I would personally opt for vaccination whenever possible, but in this case the later protection against shingles is probably the better option (although the day there's a shingles vaccine, that will no longer be the case.) That's almost certainly why chicken pox isn't on the regular vaccine schedule - the benefit of avoiding chicken pox doesn't outweigh the later risk of shingles. But stuff like measles and mumps can be and often was fatal before vaccination came in. While it doesn't do kids any harm to catch a cold now and again, treating serious diseases as just part of nature, as is being encouraged by some, is pretty nuts.

I had chicken pox around age three, but I don't remember whether it was deliberate or not; on reflection, I suspect it may have been. I found the whole thing quite exciting at the time, so I wouldn't worry too much about your boy.

Anonymous said...

My older son got chickenpox when he was around nine months which was great - he was funny-looking and a bit subdued for a week but not overly miserable and wasn't able to muster the coordination to scratch himself raw. I was disappointed my three-year-old didn't get the pox when it went round both school and playcentre last year.

My position on the vaccine is that I'll quite likely get it if I have a kid on the cusp of puberty who hasn't caught it naturally by then.

M-H said...

I'm not sure about the shingles dilemma. If a child has had chicken pox s/he is at risk of developing shingles in later life (as I did). If a child has had the vaccine s/he is at risk of shingles in later life. So why not vaccinate if the child doesn't it naturally? You may prevent at least one bout of illness that way.

Anonymous said...

When we were kids chicken pox was pretty much expected then once it was over it was over. Since you're not protected from shingles either way I'd say save your $80 and buy a bottle of calamine lotion and dole out the cuddles. If they haven't got it by puberty though my answer might change.

Anonymous said...

Man. Perhaps I have a different opinion on this because I am not a parent. But I don't think I could deliberately expose my kid like that.
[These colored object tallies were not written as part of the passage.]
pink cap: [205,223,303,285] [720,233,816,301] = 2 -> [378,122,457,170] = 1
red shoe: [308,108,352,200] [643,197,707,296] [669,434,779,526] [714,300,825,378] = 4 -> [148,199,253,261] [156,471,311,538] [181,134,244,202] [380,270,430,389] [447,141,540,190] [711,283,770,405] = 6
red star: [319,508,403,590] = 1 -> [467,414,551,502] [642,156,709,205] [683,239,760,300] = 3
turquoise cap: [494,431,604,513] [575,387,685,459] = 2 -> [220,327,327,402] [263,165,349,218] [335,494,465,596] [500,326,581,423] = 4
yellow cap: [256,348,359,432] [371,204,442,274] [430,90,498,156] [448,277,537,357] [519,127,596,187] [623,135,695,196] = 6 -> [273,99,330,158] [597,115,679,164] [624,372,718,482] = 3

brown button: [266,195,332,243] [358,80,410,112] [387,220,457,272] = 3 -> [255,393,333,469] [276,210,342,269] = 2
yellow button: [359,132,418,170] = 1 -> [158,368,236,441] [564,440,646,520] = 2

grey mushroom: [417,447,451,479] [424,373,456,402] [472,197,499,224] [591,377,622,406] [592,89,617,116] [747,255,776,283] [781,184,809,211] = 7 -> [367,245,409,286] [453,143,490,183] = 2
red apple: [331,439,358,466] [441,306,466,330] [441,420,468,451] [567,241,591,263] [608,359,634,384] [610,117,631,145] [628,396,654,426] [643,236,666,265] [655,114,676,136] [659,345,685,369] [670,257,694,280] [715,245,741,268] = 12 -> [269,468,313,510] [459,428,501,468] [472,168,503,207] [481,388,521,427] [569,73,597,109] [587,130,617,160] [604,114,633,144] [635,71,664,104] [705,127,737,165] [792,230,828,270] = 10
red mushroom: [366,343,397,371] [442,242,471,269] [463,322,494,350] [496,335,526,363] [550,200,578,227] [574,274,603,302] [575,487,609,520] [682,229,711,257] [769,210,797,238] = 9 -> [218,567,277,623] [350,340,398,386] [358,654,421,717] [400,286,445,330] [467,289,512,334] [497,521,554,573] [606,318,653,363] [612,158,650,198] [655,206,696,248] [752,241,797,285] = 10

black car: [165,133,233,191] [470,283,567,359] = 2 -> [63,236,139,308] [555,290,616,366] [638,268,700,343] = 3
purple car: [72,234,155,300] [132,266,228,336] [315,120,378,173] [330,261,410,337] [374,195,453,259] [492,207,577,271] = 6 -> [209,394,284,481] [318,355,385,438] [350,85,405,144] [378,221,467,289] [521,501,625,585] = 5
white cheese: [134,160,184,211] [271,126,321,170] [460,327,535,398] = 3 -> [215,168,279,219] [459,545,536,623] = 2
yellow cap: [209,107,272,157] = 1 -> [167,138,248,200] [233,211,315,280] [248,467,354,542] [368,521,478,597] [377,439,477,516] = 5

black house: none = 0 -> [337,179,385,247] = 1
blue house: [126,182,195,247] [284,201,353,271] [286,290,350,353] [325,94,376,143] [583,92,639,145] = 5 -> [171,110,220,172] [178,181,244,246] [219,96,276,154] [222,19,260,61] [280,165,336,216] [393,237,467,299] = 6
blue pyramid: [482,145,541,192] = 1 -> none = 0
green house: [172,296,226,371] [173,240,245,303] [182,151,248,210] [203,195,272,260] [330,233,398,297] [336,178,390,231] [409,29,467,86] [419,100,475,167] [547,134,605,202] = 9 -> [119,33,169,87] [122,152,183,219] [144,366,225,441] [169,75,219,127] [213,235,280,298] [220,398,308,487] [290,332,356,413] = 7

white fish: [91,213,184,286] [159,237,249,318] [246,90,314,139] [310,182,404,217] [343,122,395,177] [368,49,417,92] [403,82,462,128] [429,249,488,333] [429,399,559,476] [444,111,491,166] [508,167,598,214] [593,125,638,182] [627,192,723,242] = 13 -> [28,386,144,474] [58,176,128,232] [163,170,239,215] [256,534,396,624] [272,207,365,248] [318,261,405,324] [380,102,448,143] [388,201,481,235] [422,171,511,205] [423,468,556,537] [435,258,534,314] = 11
I think I also have a different opinion because I was vaccinated against all those childhood illnesses, including chicken pox, and managed to avoid them all. My brother had chicken pox when he was 11 and I was 13, but my parents tried really hard to stop me from getting it, and I did. This was partly because of my dad having had chicken pox three times - all as a teenager and adult.

Doctors freak out when I say I haven't had chicken pox, but the last time that happened, they made me have a blood test, and it turns out I have as much immunity against chicken pox as anyone.

So if I have kids... I will definitely go the immunisation route.